I learned how to disassemble the built-in BASIC programming language, and I spent hours pouring over the source code, both to learn more how the whole thing operated, but also to teach myself assembly programming. For my sixteenth birthday, I received a Z80 programming manual that soon became among my favorite books; I read every page.

The computer, including monitor, keyboard, and a simple cassette recorder for storing data, cost about $700 (about $2,200 today if you adjust for inflation). That was about half a summer’s earnings for me back then, working at minimum wage.

Although I had played with programming on the timeshare computer at school, nothing compared to the time when I saved up enough money to buy one of my own. I horded magazines to learn more about them, first from our high school library, then from purchases I made during a summer visit to a store in Tulsa, Oklahoma.

The key lessons I learned, though, were not so much about programming a computer, but about how approachable the computer could be. Nobody taught me; I just picked up whatever I could from wherever I could, and I learned by trying things.

There is nothing to compare to learning new software ideas by inventing them yourself.
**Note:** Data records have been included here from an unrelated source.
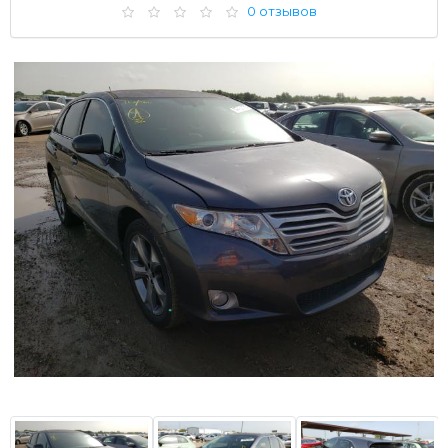
0 отзывов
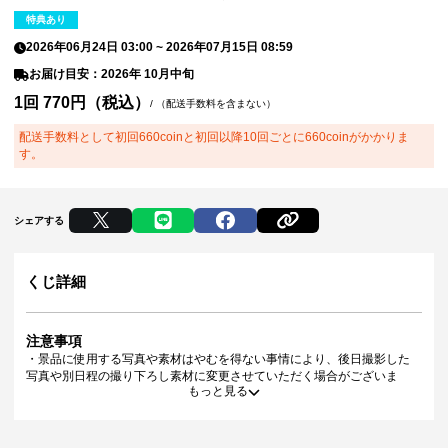
特典あり
2026年06月24日 03:00
~
2026年07月15日 08:59
お届け目安：2026年 10月中旬
1回 770円（税込）
/
（配送手数料を含まない）
配送手数料として初回660coinと初回以降10回ごとに660coinがかかりま
す。
シェアする
くじ詳細
注意事項
・景品に使用する写真や素材はやむを得ない事情により、後日撮影した
写真や別日程の撮り下ろし素材に変更させていただく場合がございま
もっと見る
す。
・景品デザインはイメージです。状況によりデザイン・仕様が変更とな
る可能性がございます。
・景品の種類または景品デザインによってサイズが異なる場合がござい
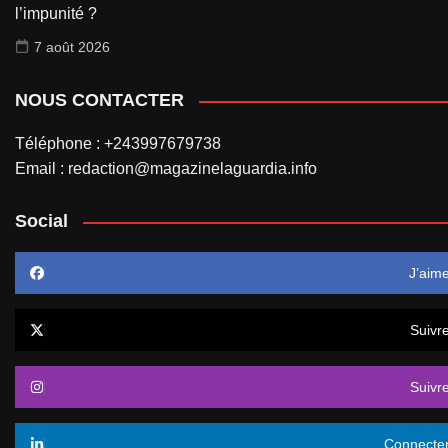
l’impunité ?
7 août 2026
NOUS CONTACTER
Téléphone : +243997679738
Email : redaction@magazinelaguardia.info
Social
J’aim
Suivr
Suivr
Connecte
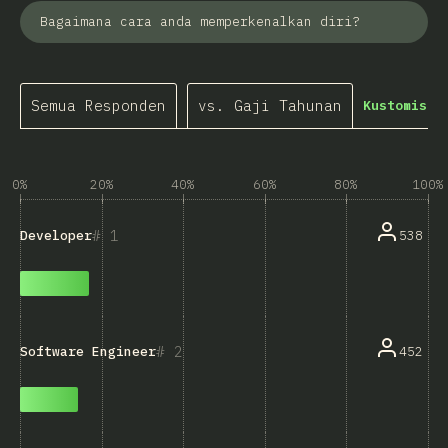
Bagaimana cara anda memperkenalkan diri?
Semua Responden
vs. Gaji Tahunan
Kustomisas
0%
20%
40%
60%
80%
100%
1
538
Developer
2
452
Software Engineer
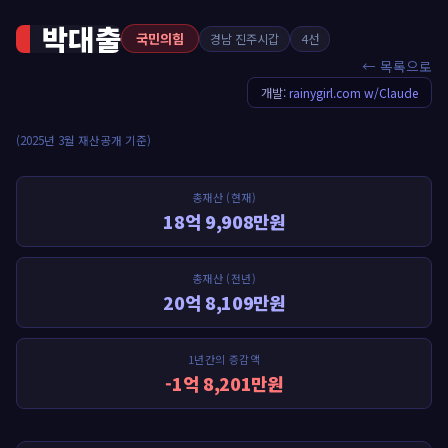
박대출
국민의힘
경남 진주시갑
4선
← 목록으로
개발:
rainygirl.com w/Claude
(2025년 3월 재산공개 기준)
총재산 (현재)
18억 9,908만원
총재산 (전년)
20억 8,109만원
1년간의 증감액
-1억 8,201만원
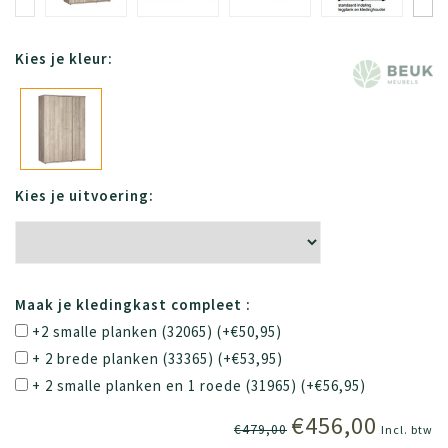
Kies je kleur:
Kies je uitvoering:
Maak je kledingkast compleet :
+2 smalle planken (32065) (+€50,95)
+ 2 brede planken (33365) (+€53,95)
+ 2 smalle planken en 1 roede (31965) (+€56,95)
€456,00
€479,00
Incl. btw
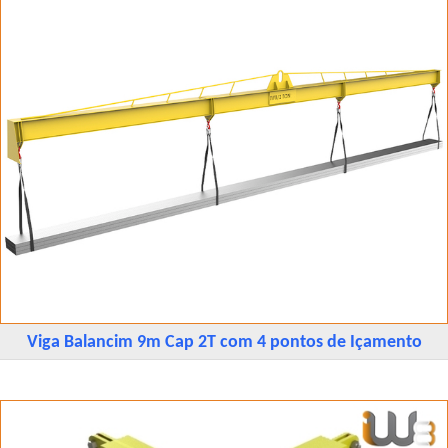
Viga Balancim 9m Cap 2T com 4 pontos de Içamento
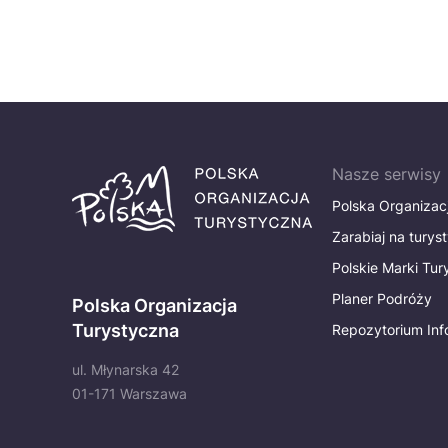
Nasze serwisy
Polska Organizac
Zarabiaj na turys
Polskie Marki Tu
Planer Podróży
Polska Organizacja
Turystyczna
Repozytorium Inf
ul. Młynarska 42
01-171 Warszawa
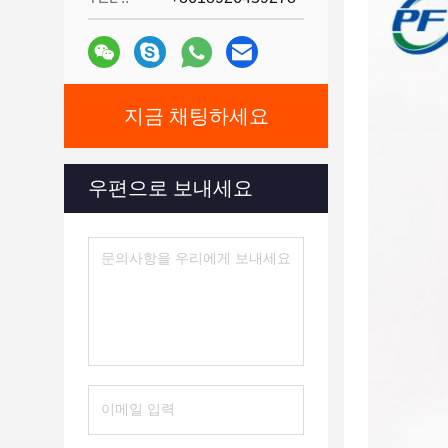
지금 채팅하세요
우편으로 보내세요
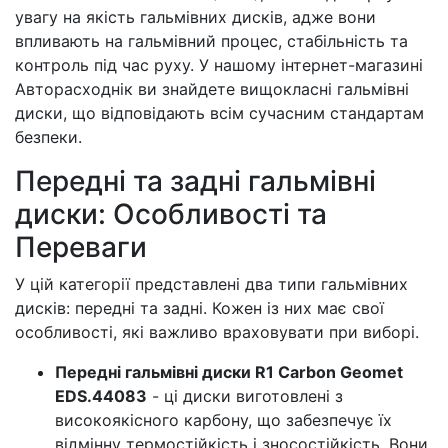
увагу на якість гальмівних дисків, адже вони
впливають на гальмівний процес, стабільність та
контроль під час руху. У нашому інтернет-магазині
Авторасходнік ви знайдете вищокласні гальмівні
диски, що відповідають всім сучасним стандартам
безпеки.
Передні та задні гальмівні
диски: Особливості та
Переваги
У цій категорії представлені два типи гальмівних
дисків: передні та задні. Кожен із них має свої
особливості, які важливо враховувати при виборі.
Передні гальмівні диски R1 Carbon Geomet
EDS.44083
- ці диски виготовлені з
високоякісного карбону, що забезпечує їх
відмінну термостійкість і зносостійкість. Вони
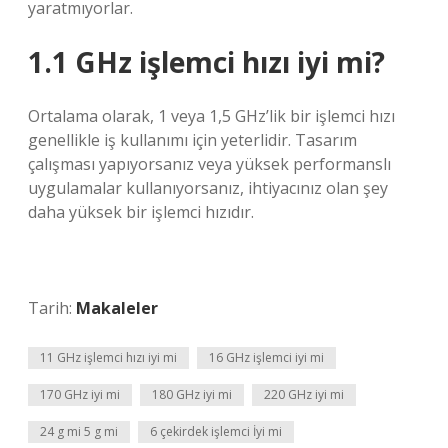
yaratmıyorlar.
1.1 GHz işlemci hızı iyi mi?
Ortalama olarak, 1 veya 1,5 GHz’lik bir işlemci hızı
genellikle iş kullanımı için yeterlidir. Tasarım
çalışması yapıyorsanız veya yüksek performanslı
uygulamalar kullanıyorsanız, ihtiyacınız olan şey
daha yüksek bir işlemci hızıdır.
Tarih:
Makaleler
11 GHz işlemci hızı iyi mi
16 GHz işlemci iyi mi
170 GHz iyi mi
180 GHz iyi mi
220 GHz iyi mi
24 g mi 5 g mi
6 çekirdek işlemci İyi mi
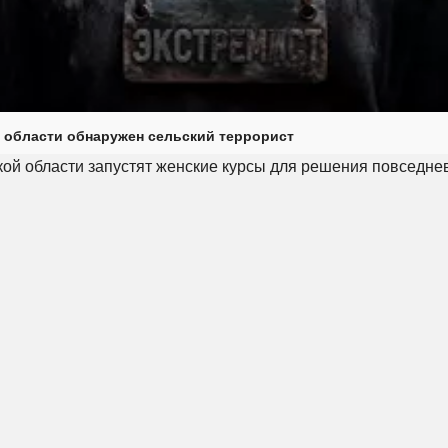
 области обнаружен сельский террорист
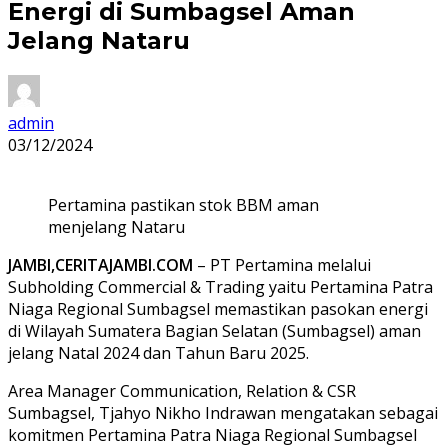
Energi di Sumbagsel Aman
Jelang Nataru
admin
03/12/2024
Pertamina pastikan stok BBM aman
menjelang Nataru
JAMBI,CERITAJAMBI.COM
– PT Pertamina melalui
Subholding Commercial & Trading yaitu Pertamina Patra
Niaga Regional Sumbagsel memastikan pasokan energi
di Wilayah Sumatera Bagian Selatan (Sumbagsel) aman
jelang Natal 2024 dan Tahun Baru 2025.
Area Manager Communication, Relation & CSR
Sumbagsel, Tjahyo Nikho Indrawan mengatakan sebagai
komitmen Pertamina Patra Niaga Regional Sumbagsel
That’s how I learned linked lists, for example, or the basics of parsing. When I later learned the “real” algorithms for some of the things I invented myself, it was a huge thrill to see that I already knew this stuff. It was as if I had discovered, independently, a world that was magical and new.

It was this sense, that I could do something that even adults had a hard time with, and that I could master a new domain without a teacher – that sense became deeply ingrained, and was something I never forgot. Years later, when I struggled to learn many other things on my own (the Japanese language, countless other computer programming languages, even new subjects in math or science or biology), I had a special confidence developed long ago in my room in Neillsville, when I learned that passionate focus could turn even a daunting ignorance into mastery.